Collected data
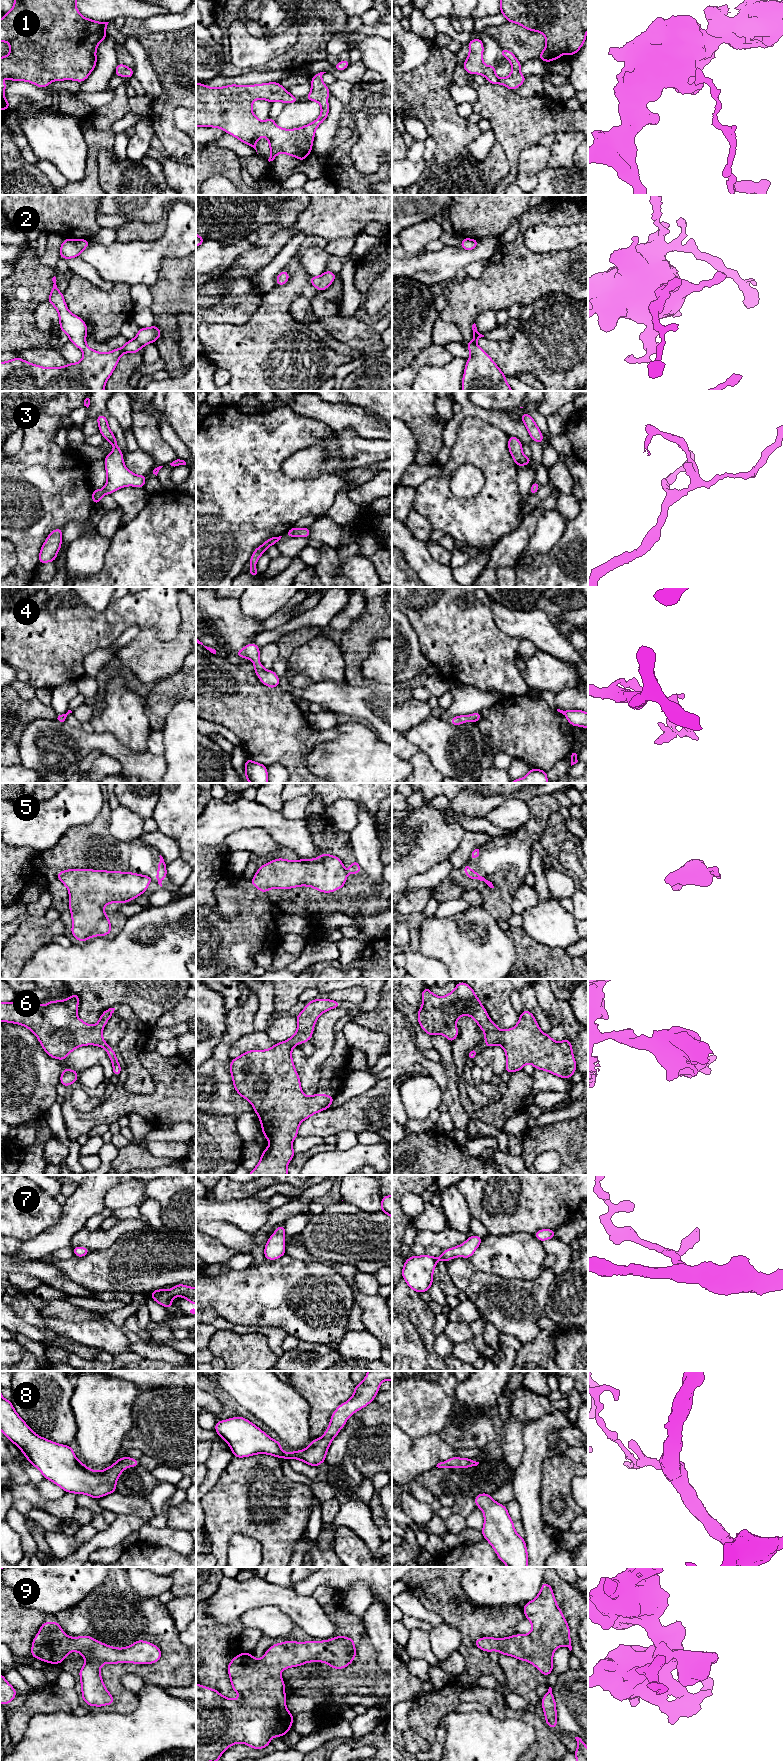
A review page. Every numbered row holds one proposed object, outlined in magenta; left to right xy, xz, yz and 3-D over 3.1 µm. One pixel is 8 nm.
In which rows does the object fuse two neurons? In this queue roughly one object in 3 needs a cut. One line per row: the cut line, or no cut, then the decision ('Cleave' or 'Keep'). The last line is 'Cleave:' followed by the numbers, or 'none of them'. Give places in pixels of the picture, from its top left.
1: Split along xz (327, 97), (317, 92), (313, 100). Cleave
2: No split. Keep
3: No split. Keep
4: No split. Keep
5: Split along xz (345, 871), (346, 875). Cleave
6: No split. Keep
7: No split. Keep
8: No split. Keep
9: No split. Keep
Cleave: 1, 5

WORK ITEM
Excluding every picture, write out each record word for word.

ANSWER SECTION
A review page. Every numbered row holds one proposed object, outlined in magenta; left to right xy, xz, yz and 3-D over 3.1 µm. One pixel is 8 nm.
In which rows does the object fuse two neurons? In this queue roughly one object in 3 needs a cut. One line per row: the cut line, or no cut, then the decision ('Cleave' or 'Keep'). The last line is 'Cleave:' followed by the numbers, or 'none of them'. Give places in pixels of the picture, from its top left.
1: Split along xz (327, 97), (317, 92), (313, 100). Cleave
2: No split. Keep
3: No split. Keep
4: No split. Keep
5: Split along xz (345, 871), (346, 875). Cleave
6: No split. Keep
7: No split. Keep
8: No split. Keep
9: No split. Keep
Cleave: 1, 5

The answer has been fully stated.